E2-modulated expression of miRNAs in CAFs derived from cutaneous metastatic breast tumor. Heat Map representation of 138 E2-regulated miRNAs in CAFs derived from a cutaneous metastasis treated with 100 nM E2 for 4 h and analyzed by TaqMan Low-Density Array Human miRNA. Rows represent an miRNA and columns represent the treatment exposure. Each column is illustrated according to a colour scale from green (low expression) to red (high expression). The distance measured is Euclidean Distance and the clustering method is complete linkage. Dendrograms of clustering analysis for miRNAs and samples are displayed on the top and right, respectively.

Figure 4

E2-modulated expression of miRNAs in CAFs derived from cutaneous metastatic breast tumor. Heat Map representation of 138 E2-regulated miRNAs in CAFs derived from a cutaneous metastasis treated with 100 nM E2 for 4 h and analyzed by TaqMan Low-Density Array Human miRNA. Rows represent an miRNA and columns represent the treatment exposure. Each column is illustrated according to a colour scale from green (low expression) to red (high expression). The distance measured is Euclidean Distance and the clustering method is complete linkage.
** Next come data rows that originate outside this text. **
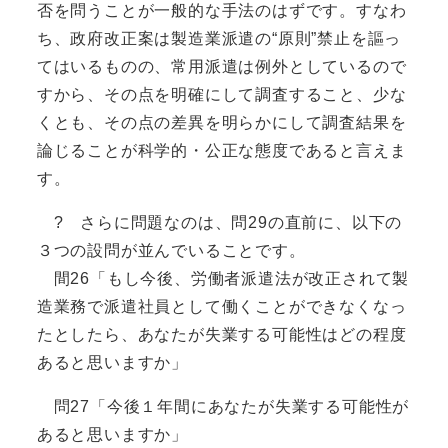
否を問うことが一般的な手法のはずです。すなわ
ち、政府改正案は製造業派遣の“原則”禁止を謳っ
てはいるものの、常用派遣は例外としているので
すから、その点を明確にして調査すること、少な
くとも、その点の差異を明らかにして調査結果を
論じることが科学的・公正な態度であると言えま
す。
? さらに問題なのは、問29の直前に、以下の
３つの設問が並んでいることです。
間26「もし今後、労働者派遣法が改正されて製
造業務で派遣社員として働くことができなくなっ
たとしたら、あなたが失業する可能性はどの程度
あると思いますか」
問27「今後１年間にあなたが失業する可能性が
あると思いますか」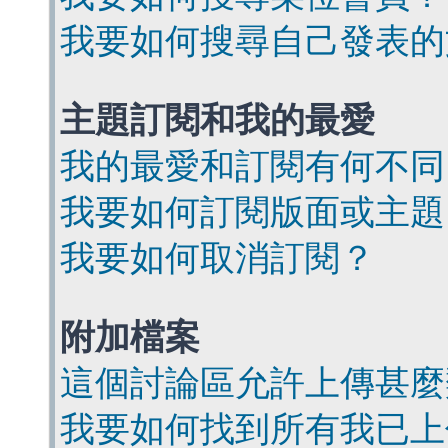
我要如何搜尋自己發表的
主題訂閱和我的最愛
我的最愛和訂閱有何不同
我要如何訂閱版面或主題
我要如何取消訂閱？
附加檔案
這個討論區允許上傳甚麼
我要如何找到所有我已上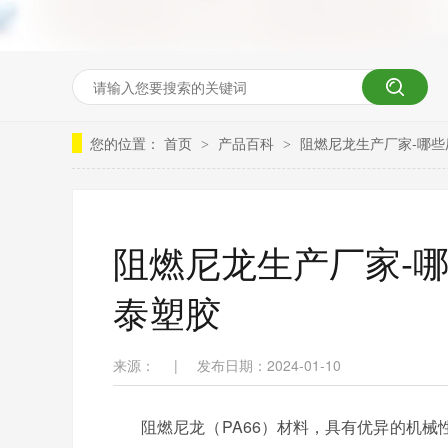
您的位置：
首页
产品百科
阻燃尼龙生产厂家-哪些
>
>
阻燃尼龙生产厂家-
泰塑胶
来源：
|
发布日期：2024-01-10
阻燃尼龙（
PA66）材料，具有优异的机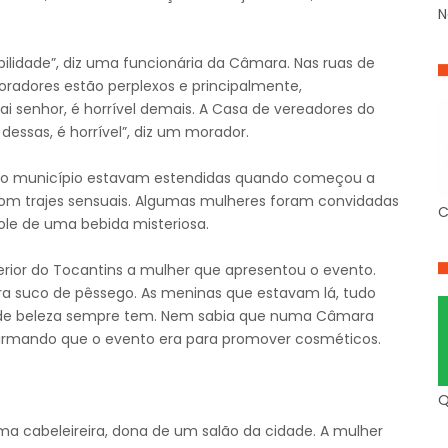
N
abilidade”, diz uma funcionária da Câmara. Nas ruas de
radores estão perplexos e principalmente,
ai senhor, é horrível demais. A Casa de vereadores do
dessas, é horrível”, diz um morador.
 e do município estavam estendidas quando começou a
 com trajes sensuais. Algumas mulheres foram convidadas
C
ole de uma bebida misteriosa.
erior do Tocantins a mulher que apresentou o evento.
á era suco de pêssego. As meninas que estavam lá, tudo
to de beleza sempre tem. Nem sabia que numa Câmara
nfirmando que o evento era para promover cosméticos.
Q
 uma cabeleireira, dona de um salão da cidade. A mulher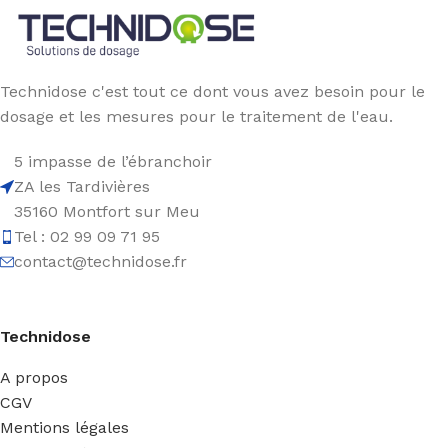
Technidose c'est tout ce dont vous avez besoin pour le
dosage et les mesures pour le traitement de l'eau.
5 impasse de l’ébranchoir
ZA les Tardivières
35160 Montfort sur Meu
Tel : 02 99 09 71 95
contact@technidose.fr
Technidose
A propos
CGV
Mentions légales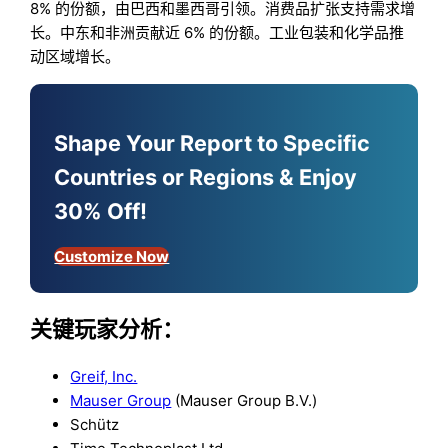
8% 的份额，由巴西和墨西哥引领。消费品扩张支持需求增
长。中东和非洲贡献近 6% 的份额。工业包装和化学品推
动区域增长。
Shape Your Report to Specific
Countries or Regions & Enjoy
30% Off!
Customize Now
关键玩家分析：
Greif, Inc.
Mauser Group
(Mauser Group B.V.)
Schütz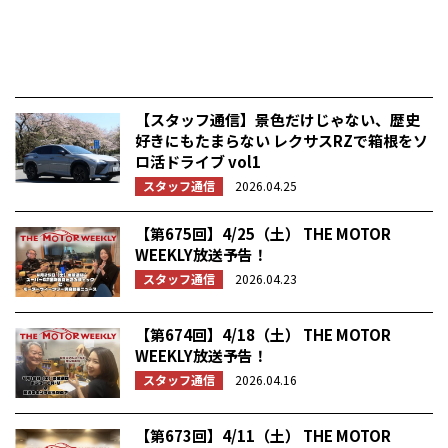
【スタッフ通信】景色だけじゃない、歴史
好きにもたまらない レクサスRZで箱根をソ
ロ活ドライブ vol1
スタッフ通信
2026.04.25
【第675回】4/25（土） THE MOTOR
WEEKLY放送予告！
スタッフ通信
2026.04.23
【第674回】4/18（土） THE MOTOR
WEEKLY放送予告！
スタッフ通信
2026.04.16
【第673回】4/11（土） THE MOTOR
Dendrograms of clustering analysis for miRNA and samples are displayed on the top and right, respectively.

Figure 5

E2-modulated expression of miRNAs in CAFs derived from a cutaneous metastatic breast tumor. Heat Map representation of 139 E2-regulated miRNAs in CAFs derived from a cutaneous metastasis treated with 100 nM E2 for 4 h and analyzed by TaqMan Low-Density Array Human miRNA. Rows represent an miRNA and columns represent the treatment exposure. Each column is illustrated according to a colour scale from green (low expression) to red (high expression). The distance measured is Euclidean Distance and the clustering method is complete linkage. Dendrograms of clustering analysis for miRNAs and samples are displayed on the top and right, respectively.

Figure 6

Identification of up (n = 41) and down (n = 92) regulated miRNAs in CAFs derived from primary breast tumors and treated for 4 h with 100 nM E2.

Figure 7

Identification of up (n = 399) and down (n = 16) regulated miRNAs in CAFs derived from a cutaneous metastasis of breast tumor and treated for 4 h with 100 nM E2.

Figure 8

(A) Venn diagram of unique and joint E2-modulated miRNAs in CAFs derived from primary breast tumors and CAFs derived from a cutaneous metastasis of breast tumor. (B) up and downregulation of joint miRNAs (77) in CAFs derived from primary breast tumors and CAFs derived from a cutaneous metastasis of breast cancer and treated for 4 h with 100 nM E2.

Figure 9

Up and downregulation of unique miRNAs in CAFs derived from primary breast tumors and treated for 4 h with 100 nM E2.

Figure 10

Up and downregulation of unique miRNAs in CAFs derived from a cutaneous metastasis of breast tumor and treated for 4 h with 100 nM E2.

Figure 11

Biological function of miRNAs regulated by estrogens in CAFs derived from primary breast tumors (blue), metastatic breast tumor (black) or in both cell types (red). The analysis was performed by miRò v.2 on validated and predicted targets (number of tools predicting the interaction was at least 6).